In it, Bottineau described how she had strong feelings of affection for Jeffrey’s younger brother, calling him a “ young man who stole my heart.” She wrote that she thought of him more as her son than her grandson. The trial has heard how that child and his oldest sister were seen by their grandparen­ts as “ the good kids,” while Jeffrey and his other sister were “ the bad ones.”

In the July 23, 1999 entry, Bottineau wrote that if anything were to happen to her and Kidman, she would want the “ good” children to live with her daughters. As for Jeffrey and his sister, Bottineau wrote: “ If they are old enough they can go on their own. Neither aunt wants these two because of the disgusting habits they have — inbeded ( sic) in them — from ( their parents) — raised to be little pigs and can’t behave them selfs ( sic).” The trial has heard how the grandparen­ts gave up trying to toilet train Jeffrey and kept him locked in his room in the evenings, letting him out around noon most days.

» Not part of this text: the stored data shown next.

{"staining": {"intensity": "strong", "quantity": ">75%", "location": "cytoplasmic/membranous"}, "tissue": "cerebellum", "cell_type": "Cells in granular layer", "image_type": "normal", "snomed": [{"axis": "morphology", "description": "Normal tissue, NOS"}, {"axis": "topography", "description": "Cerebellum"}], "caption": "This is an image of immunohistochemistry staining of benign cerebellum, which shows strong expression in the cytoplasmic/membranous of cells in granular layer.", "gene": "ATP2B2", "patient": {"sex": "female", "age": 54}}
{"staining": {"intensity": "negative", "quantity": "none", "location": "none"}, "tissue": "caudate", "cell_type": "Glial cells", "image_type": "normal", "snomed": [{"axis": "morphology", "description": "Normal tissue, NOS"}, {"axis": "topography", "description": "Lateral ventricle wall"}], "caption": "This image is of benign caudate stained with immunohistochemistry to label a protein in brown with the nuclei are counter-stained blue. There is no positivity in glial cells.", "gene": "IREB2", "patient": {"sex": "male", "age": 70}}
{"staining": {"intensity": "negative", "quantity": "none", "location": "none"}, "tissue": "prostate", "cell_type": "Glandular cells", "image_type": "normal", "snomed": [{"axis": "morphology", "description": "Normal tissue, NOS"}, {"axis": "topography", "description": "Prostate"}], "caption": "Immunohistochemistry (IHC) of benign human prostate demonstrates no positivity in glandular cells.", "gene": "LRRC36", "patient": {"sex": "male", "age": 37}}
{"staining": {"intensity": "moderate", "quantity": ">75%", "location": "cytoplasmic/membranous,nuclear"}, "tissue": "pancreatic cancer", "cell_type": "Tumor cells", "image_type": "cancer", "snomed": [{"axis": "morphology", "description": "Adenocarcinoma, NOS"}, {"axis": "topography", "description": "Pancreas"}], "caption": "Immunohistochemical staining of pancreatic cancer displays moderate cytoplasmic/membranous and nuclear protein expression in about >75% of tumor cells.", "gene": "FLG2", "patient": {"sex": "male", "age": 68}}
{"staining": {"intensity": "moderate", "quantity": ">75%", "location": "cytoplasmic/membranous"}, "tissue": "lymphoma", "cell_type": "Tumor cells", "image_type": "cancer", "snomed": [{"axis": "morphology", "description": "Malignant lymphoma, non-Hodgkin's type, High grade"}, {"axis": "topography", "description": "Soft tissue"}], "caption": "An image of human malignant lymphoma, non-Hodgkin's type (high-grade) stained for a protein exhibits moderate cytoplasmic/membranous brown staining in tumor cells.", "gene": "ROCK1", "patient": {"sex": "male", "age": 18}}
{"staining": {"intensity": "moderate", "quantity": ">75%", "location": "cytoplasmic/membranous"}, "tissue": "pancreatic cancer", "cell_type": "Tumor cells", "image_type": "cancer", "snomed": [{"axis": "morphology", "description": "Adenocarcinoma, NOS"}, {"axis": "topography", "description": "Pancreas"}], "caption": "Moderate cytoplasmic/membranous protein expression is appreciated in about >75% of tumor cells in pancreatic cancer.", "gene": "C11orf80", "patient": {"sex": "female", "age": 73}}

At times, Jeffrey drank water from the toilet bowl or the dog bowl by the door, the trial has heard.

Davis told Richards that on one wall of the east- end home were six diplomas that Bottineau, described as being of marginal intelligen­ce, earned through an Internet school. One diploma was for child psychology, while two others were for police sciences and legal assistance.

Davis is expected to be the final Crown witness at the trial, which resumes today.